Work required:
Reproduce the rows below without any change, from their first line up to and including the line containing "സുല്‍ത്താന്‍ സൈദ് ബിന്‍".

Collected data
━━━━━━━━━━━━━━━━━━━━

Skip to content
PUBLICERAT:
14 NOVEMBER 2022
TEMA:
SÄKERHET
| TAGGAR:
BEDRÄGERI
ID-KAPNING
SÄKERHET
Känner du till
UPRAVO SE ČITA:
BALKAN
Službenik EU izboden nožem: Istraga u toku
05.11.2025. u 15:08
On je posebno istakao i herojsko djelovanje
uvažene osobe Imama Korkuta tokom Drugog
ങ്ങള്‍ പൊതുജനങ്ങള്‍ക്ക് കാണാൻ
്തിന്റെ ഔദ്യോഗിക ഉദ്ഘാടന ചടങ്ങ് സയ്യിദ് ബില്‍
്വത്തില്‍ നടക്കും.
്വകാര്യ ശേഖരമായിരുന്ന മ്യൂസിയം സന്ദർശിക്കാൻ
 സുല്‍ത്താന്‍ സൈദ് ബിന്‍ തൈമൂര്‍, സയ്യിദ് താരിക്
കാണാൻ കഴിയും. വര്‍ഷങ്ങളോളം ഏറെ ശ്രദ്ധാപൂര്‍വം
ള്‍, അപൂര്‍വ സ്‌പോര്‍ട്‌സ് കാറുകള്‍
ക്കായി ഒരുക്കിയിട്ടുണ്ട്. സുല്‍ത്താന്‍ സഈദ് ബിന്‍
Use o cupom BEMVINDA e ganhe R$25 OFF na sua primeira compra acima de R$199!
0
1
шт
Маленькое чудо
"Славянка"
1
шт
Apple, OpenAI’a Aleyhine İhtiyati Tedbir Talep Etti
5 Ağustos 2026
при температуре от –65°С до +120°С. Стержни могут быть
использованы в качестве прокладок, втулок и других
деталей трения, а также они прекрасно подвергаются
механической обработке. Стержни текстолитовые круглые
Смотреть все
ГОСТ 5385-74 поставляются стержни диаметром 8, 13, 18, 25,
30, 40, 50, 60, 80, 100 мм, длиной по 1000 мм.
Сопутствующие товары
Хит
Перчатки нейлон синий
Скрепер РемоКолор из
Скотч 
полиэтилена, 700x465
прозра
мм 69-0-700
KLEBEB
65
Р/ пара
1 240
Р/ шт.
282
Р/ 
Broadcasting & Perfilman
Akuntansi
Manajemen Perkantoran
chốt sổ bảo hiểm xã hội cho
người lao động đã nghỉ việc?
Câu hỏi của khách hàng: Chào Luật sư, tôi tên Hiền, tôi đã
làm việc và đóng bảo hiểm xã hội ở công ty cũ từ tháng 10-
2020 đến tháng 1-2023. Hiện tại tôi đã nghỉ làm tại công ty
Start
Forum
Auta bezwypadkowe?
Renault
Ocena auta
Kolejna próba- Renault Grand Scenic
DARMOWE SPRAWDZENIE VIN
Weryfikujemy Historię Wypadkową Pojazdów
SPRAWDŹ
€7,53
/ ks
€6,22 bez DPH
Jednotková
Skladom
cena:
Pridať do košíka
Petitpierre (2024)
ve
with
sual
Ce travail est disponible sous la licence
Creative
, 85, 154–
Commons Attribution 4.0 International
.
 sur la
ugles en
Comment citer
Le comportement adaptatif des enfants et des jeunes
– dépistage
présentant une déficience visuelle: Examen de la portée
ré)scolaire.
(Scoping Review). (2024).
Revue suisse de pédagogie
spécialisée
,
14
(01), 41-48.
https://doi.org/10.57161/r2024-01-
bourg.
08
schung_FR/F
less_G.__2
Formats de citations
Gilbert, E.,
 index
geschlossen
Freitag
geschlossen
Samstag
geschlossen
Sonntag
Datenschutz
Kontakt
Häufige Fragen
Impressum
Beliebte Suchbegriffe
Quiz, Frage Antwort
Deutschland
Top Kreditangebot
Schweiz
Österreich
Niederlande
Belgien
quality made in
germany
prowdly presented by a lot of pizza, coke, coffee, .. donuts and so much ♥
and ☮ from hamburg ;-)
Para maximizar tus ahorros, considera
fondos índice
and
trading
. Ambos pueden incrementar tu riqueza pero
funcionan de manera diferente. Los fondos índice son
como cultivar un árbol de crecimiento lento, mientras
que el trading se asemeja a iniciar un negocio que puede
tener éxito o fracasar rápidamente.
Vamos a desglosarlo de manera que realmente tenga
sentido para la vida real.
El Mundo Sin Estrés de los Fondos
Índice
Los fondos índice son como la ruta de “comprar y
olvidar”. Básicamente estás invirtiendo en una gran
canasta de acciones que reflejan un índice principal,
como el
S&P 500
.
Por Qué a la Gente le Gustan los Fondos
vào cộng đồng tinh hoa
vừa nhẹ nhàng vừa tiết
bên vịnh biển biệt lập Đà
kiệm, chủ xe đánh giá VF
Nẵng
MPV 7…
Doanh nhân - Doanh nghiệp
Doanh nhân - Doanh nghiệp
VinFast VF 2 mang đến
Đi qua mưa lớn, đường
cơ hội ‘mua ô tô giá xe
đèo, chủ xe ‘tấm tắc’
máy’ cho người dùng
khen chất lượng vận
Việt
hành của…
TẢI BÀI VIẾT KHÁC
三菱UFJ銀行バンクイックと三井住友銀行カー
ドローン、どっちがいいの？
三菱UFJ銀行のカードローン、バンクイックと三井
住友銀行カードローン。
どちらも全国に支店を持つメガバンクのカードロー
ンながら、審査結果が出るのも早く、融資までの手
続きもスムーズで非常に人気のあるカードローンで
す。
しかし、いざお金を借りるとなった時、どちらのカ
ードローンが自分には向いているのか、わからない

━━━━━━━━━━━━━━━━━━━━

Exercise answer:
Skip to content
PUBLICERAT:
14 NOVEMBER 2022
TEMA:
SÄKERHET
| TAGGAR:
BEDRÄGERI
ID-KAPNING
SÄKERHET
Känner du till
UPRAVO SE ČITA:
BALKAN
Službenik EU izboden nožem: Istraga u toku
05.11.2025. u 15:08
On je posebno istakao i herojsko djelovanje
uvažene osobe Imama Korkuta tokom Drugog
ങ്ങള്‍ പൊതുജനങ്ങള്‍ക്ക് കാണാൻ
്തിന്റെ ഔദ്യോഗിക ഉദ്ഘാടന ചടങ്ങ് സയ്യിദ് ബില്‍
്വത്തില്‍ നടക്കും.
്വകാര്യ ശേഖരമായിരുന്ന മ്യൂസിയം സന്ദർശിക്കാൻ
 സുല്‍ത്താന്‍ സൈദ് ബിന്‍ തൈമൂര്‍, സയ്യിദ് താരിക്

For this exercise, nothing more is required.